Date of Award:

5-1971

Document Type:

Thesis

Degree Name:

Master of Science (MS)

Department:

Biology

Department name when degree awarded

Bacteriology and Public Health

Committee Chair(s)

Frederick J. Post

Committee

Frederick J. Post

Committee

Raymond I. Lynn

Committee

Donald B. Porcella

Abstract

A series of preliminary investigations was carried out to determine the factors promoting the dense, late summer waterblooms of Aphanizomenon flos-aguae in Hyrum Reservoir in northern Utah. Attempts were made to culture the Aphanizomenon in the ASM-8a medium of O'Flaherty and Phinney (J. Phycol. 6:95-97. 1970), but no growth was obtained and the algae soon lysed. Cultures were maintained, without growth, for more than four months in a lake water--lake sediment medium at 17 C under 1500 lux flourescent light.

Dissolved oxygen measurements using an in situ probe revealed the development of a sharp oxycline during the summer months; on one day the dissolved oxygen concentration was observed to drop from 118% saturation (8.6 mg O2/1) at 6.5 meters depth, to 33% saturation (2.4 mg O2/l) at 7 meters, with a concurrent temperature decrease from 21.5 C to 21 C.

During the same period, pH was found to drop from 8.6 at the surface to 8.5 at 5 meters, 8.0 at 10 meters, and to 7.8 at the bottom (16 meters). Secchi disc depth corresponded to 14% of the incident radiation, this depth varying from l.3 to l.8 meters during the algal bloom. The photic zone (1% of incident radiation) extended to 3.5 meters depth.

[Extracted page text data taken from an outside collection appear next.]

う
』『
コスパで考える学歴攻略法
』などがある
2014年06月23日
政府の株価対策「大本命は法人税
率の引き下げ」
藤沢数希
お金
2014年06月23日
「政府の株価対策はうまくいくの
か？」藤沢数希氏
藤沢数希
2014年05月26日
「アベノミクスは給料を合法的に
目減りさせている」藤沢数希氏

Water samples were collected from late April until early October, and these were analyzed for total organic carbon (TOC) using a Beckman model 915 total organic carbon analyzer. The organic carbon concentrations were found not to vary significantly with season or location. Many of the samples contained large numbers of Aphanizomenon but carbon analyses did not reflect this. It was concluded that the phytoplankton carbon in the reservoir was so much smaller than the carbon in the form of other organic materials, such as microseston, bacteria, detritus, colloids, and dissolved material, that fluctuations in algal carbon were therefore masked by the large amount of carbon continually present in these other forms. The mean organic carbon concentration for the lake was 4.6 mg/1 (n=118, s=1.47) and the range was from 1.2 to 8.9 mg TOC/1.

The repeatability of measurements with the carbon analyzer is only within a range of 2 mg C/1, so the instrument is not sufficiently accurate for lake water analysis without the use of concentration techniques. Some trends were observed, but only at a l ow level of statistical significance: TOC concentration decreased slightly with depth, and TOC was correlated with stream discharge in the Little Bear River, which feeds the reservoir. An increase in TOC concentration in the reservoir during the algal bloom could not be verified statistically.